Joko Trisno juga mengingatkan bahwa tim hukumnya tidak segan untuk menempuh jalur hukum jika ditemukan ketidakadilan dalam pelaksanaan debat. Menurutnya, debat publik seharusnya bisa berjalan lancar dengan fasilitasi yang tepat dari pihak KPU dan seluruh kandidat mengikuti aturan yang telah disepakati.
Baca Juga : Universitas Negeri Malang dan UNU Blitar Kembangkan Media VR Kakao di Kampung Coklat
Debat kedua ini seharusnya memberikan ruang bagi masyarakat Blitar untuk memahami visi dan misi setiap kandidat secara mendalam.

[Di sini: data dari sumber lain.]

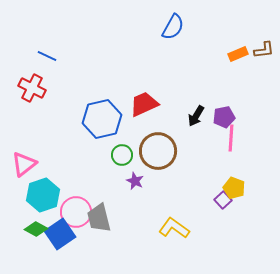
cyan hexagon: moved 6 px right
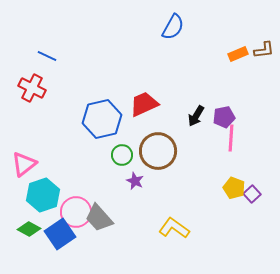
purple square: moved 29 px right, 6 px up
gray trapezoid: rotated 28 degrees counterclockwise
green diamond: moved 7 px left
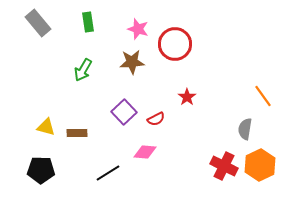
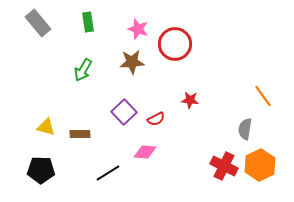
red star: moved 3 px right, 3 px down; rotated 30 degrees counterclockwise
brown rectangle: moved 3 px right, 1 px down
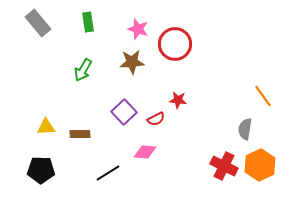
red star: moved 12 px left
yellow triangle: rotated 18 degrees counterclockwise
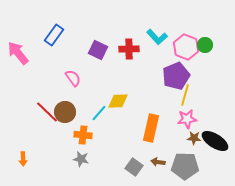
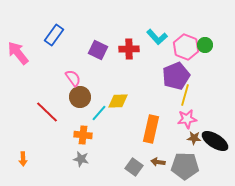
brown circle: moved 15 px right, 15 px up
orange rectangle: moved 1 px down
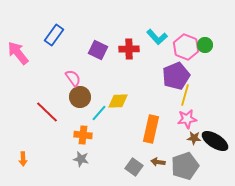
gray pentagon: rotated 20 degrees counterclockwise
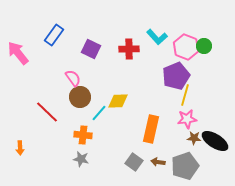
green circle: moved 1 px left, 1 px down
purple square: moved 7 px left, 1 px up
orange arrow: moved 3 px left, 11 px up
gray square: moved 5 px up
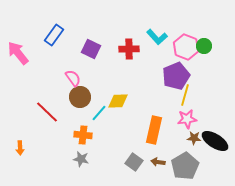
orange rectangle: moved 3 px right, 1 px down
gray pentagon: rotated 12 degrees counterclockwise
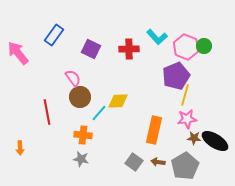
red line: rotated 35 degrees clockwise
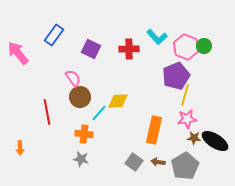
orange cross: moved 1 px right, 1 px up
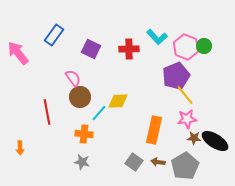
yellow line: rotated 55 degrees counterclockwise
gray star: moved 1 px right, 3 px down
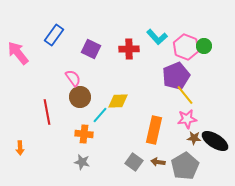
cyan line: moved 1 px right, 2 px down
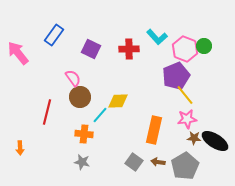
pink hexagon: moved 1 px left, 2 px down
red line: rotated 25 degrees clockwise
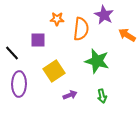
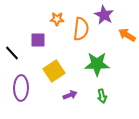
green star: moved 3 px down; rotated 15 degrees counterclockwise
purple ellipse: moved 2 px right, 4 px down
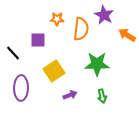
black line: moved 1 px right
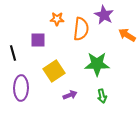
black line: rotated 28 degrees clockwise
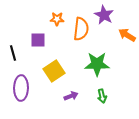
purple arrow: moved 1 px right, 1 px down
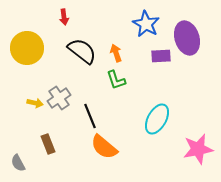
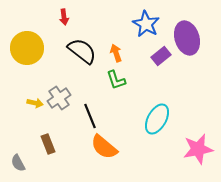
purple rectangle: rotated 36 degrees counterclockwise
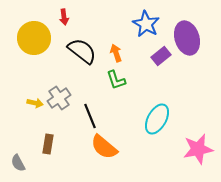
yellow circle: moved 7 px right, 10 px up
brown rectangle: rotated 30 degrees clockwise
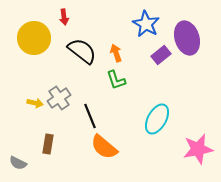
purple rectangle: moved 1 px up
gray semicircle: rotated 36 degrees counterclockwise
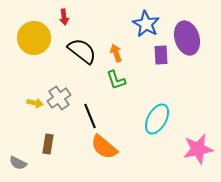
purple rectangle: rotated 54 degrees counterclockwise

Namun, ketegangan yang terjadi pada segmen pertama mencoreng harapan tersebut, membuat masyarakat kehilangan kesempatan untuk menilai program dari masing-masing kandidat.
Pengamat politik dan dosen sosiologi dari Universitas Islam Blitar (Unisba) Blitar, Novi Catur Muspita, turut mengkritik tajam sikap KPU yang ia nilai kurang tegas dalam mengawal jalannya debat. Menurutnya, ketidakmampuan KPU Kabupaten Blitar untuk mengendalikan situasi menunjukkan kurangnya profesionalisme dalam penyelenggaraan debat.
“Keputusan KPU untuk tidak memfasilitasi debat sesuai aturan sangat merugikan Paslon Rini-Ghoni, yang sudah mempersiapkan diri dengan baik. KPU seharusnya mampu mengatasi ketegangan ini agar masyarakat dapat menilai dengan adil,” tegas Novi.
Insiden ini semakin memperkeruh situasi politik di Kabupaten Blitar menjelang pemilihan. Di tengah sorotan publik, semua pihak berharap KPU mampu melakukan evaluasi dan mengembalikan kredibilitasnya sebagai penyelenggara yang netral dan profesional.